§ DIRECTIONS
The goal is an unaltered copy of the records below, minus any images.

Segment Start: PROVIDED MATERIAL

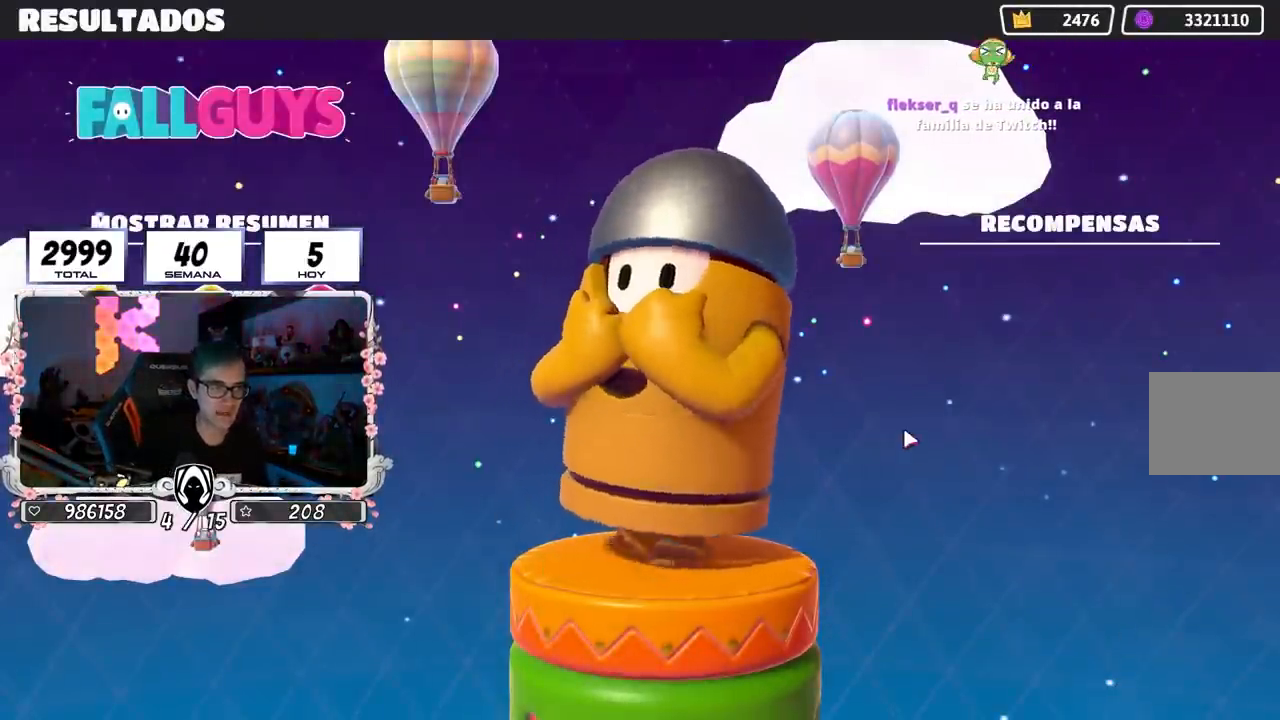
Gameplay with a controller (PlayStation layout); each line is a JSON object with the inputs held at the frame after it. "events" lists button and stick changes between this image and that frame as [ms after this image, input, new state], when the widget could be followed in between.
{"buttons": [], "left_stick": "center", "right_stick": "center", "events": [[50, "CIRCLE", "down"], [150, "CIRCLE", "up"], [267, "CIRCLE", "down"], [350, "CIRCLE", "up"], [433, "CIRCLE", "down"], [500, "CIRCLE", "up"]]}
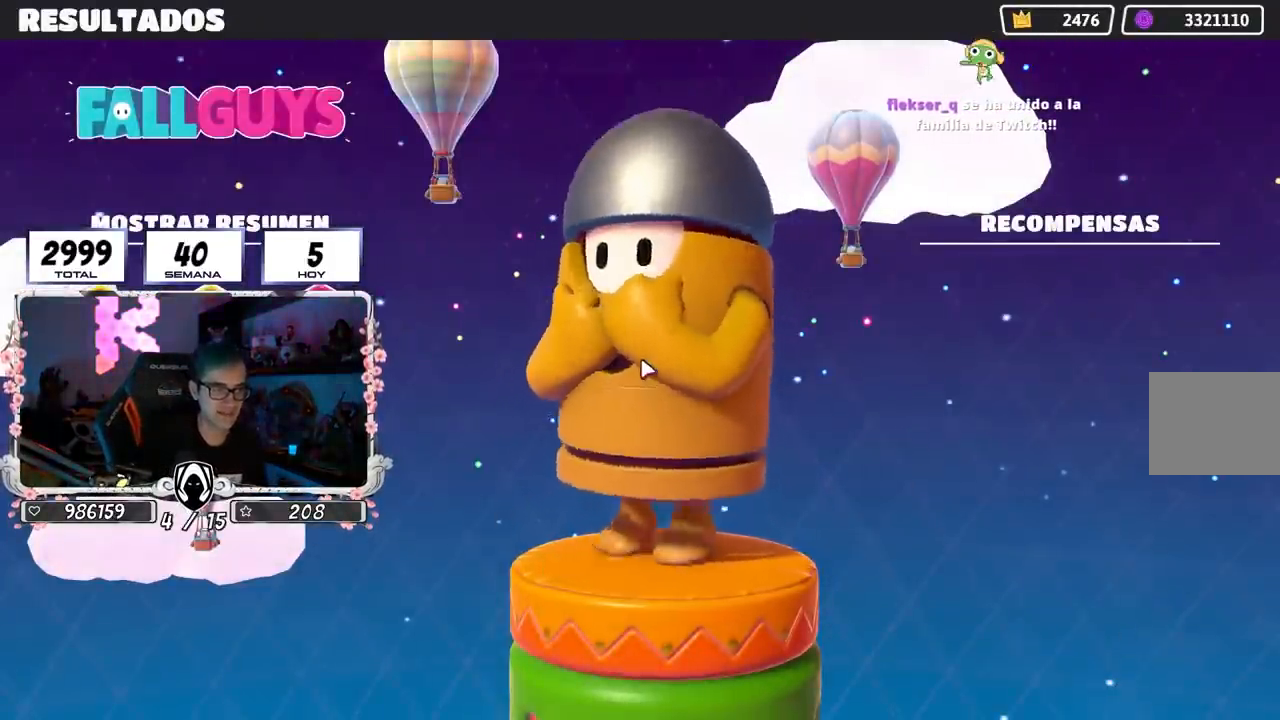
{"buttons": ["CIRCLE"], "left_stick": "center", "right_stick": "center", "events": [[67, "CIRCLE", "down"], [133, "CIRCLE", "up"], [217, "CIRCLE", "down"], [300, "CIRCLE", "up"], [350, "CIRCLE", "down"], [433, "CIRCLE", "up"], [500, "CIRCLE", "down"]]}
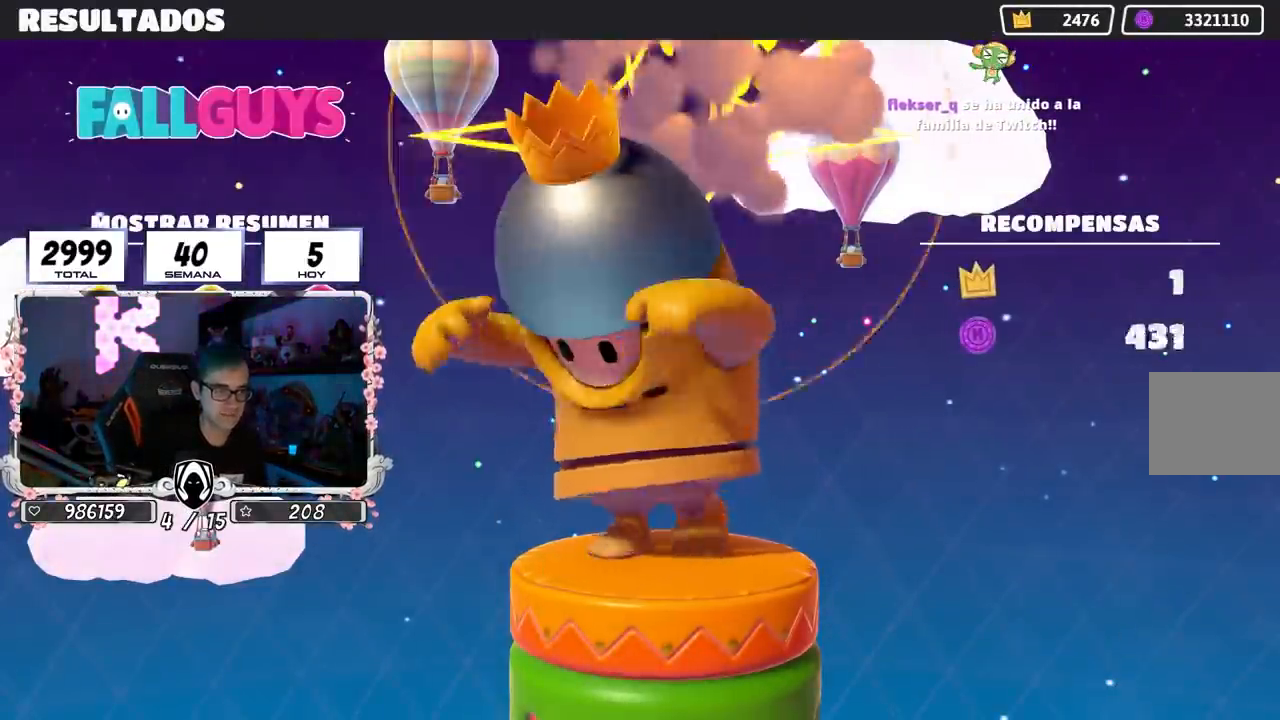
{"buttons": ["CIRCLE"], "left_stick": "center", "right_stick": "center", "events": [[83, "CIRCLE", "up"], [150, "CIRCLE", "down"], [233, "CIRCLE", "up"], [317, "CIRCLE", "down"]]}
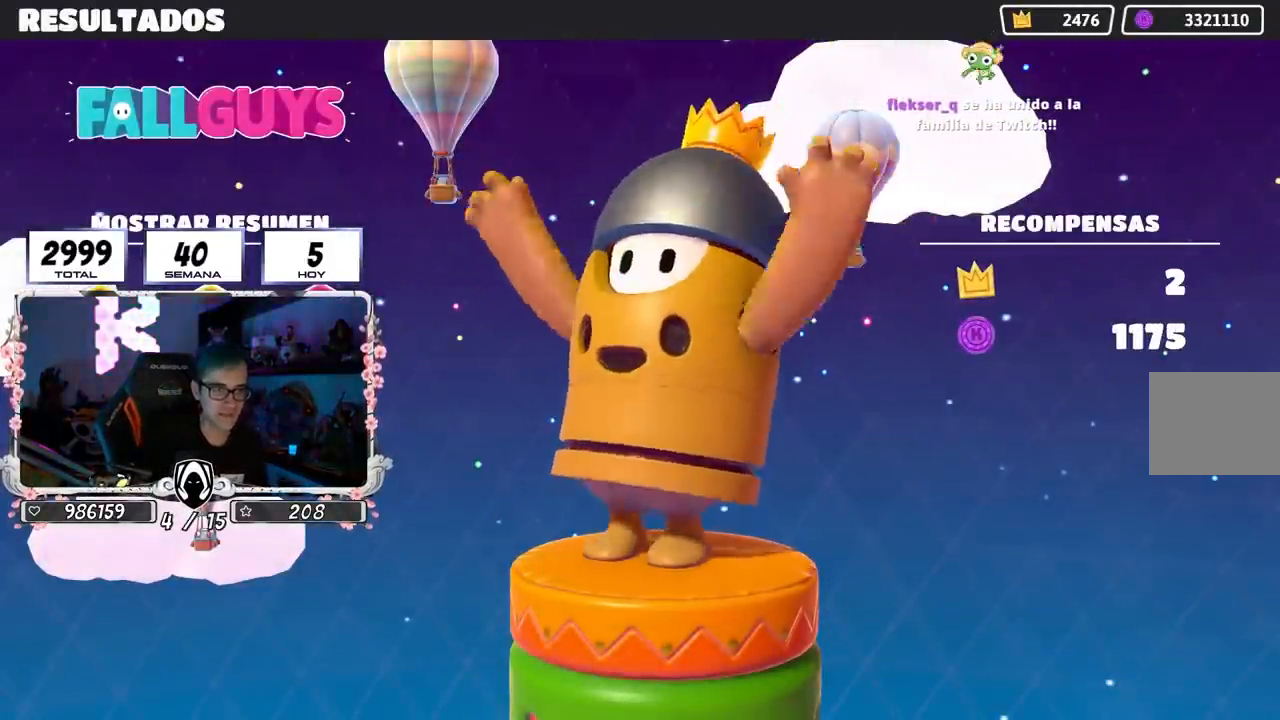
{"buttons": ["CIRCLE"], "left_stick": "center", "right_stick": "center", "events": [[83, "CIRCLE", "up"], [167, "CIRCLE", "down"], [233, "CIRCLE", "up"], [317, "CIRCLE", "down"], [417, "CIRCLE", "up"], [483, "CIRCLE", "down"]]}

Segment End: PROVIDED MATERIAL

§ WRITTEN RESPONSE
Gameplay with a controller (PlayStation layout); each line is a JSON object with the inputs held at the frame after it. "events" lists button and stick changes between this image and that frame as [ms after this image, input, new state], when the widget could be followed in between.
{"buttons": [], "left_stick": "center", "right_stick": "center", "events": [[50, "CIRCLE", "down"], [150, "CIRCLE", "up"], [267, "CIRCLE", "down"], [350, "CIRCLE", "up"], [433, "CIRCLE", "down"], [500, "CIRCLE", "up"]]}
{"buttons": ["CIRCLE"], "left_stick": "center", "right_stick": "center", "events": [[67, "CIRCLE", "down"], [133, "CIRCLE", "up"], [217, "CIRCLE", "down"], [300, "CIRCLE", "up"], [350, "CIRCLE", "down"], [433, "CIRCLE", "up"], [500, "CIRCLE", "down"]]}
{"buttons": ["CIRCLE"], "left_stick": "center", "right_stick": "center", "events": [[83, "CIRCLE", "up"], [150, "CIRCLE", "down"], [233, "CIRCLE", "up"], [317, "CIRCLE", "down"]]}
{"buttons": ["CIRCLE"], "left_stick": "center", "right_stick": "center", "events": [[83, "CIRCLE", "up"], [167, "CIRCLE", "down"], [233, "CIRCLE", "up"], [317, "CIRCLE", "down"], [417, "CIRCLE", "up"], [483, "CIRCLE", "down"]]}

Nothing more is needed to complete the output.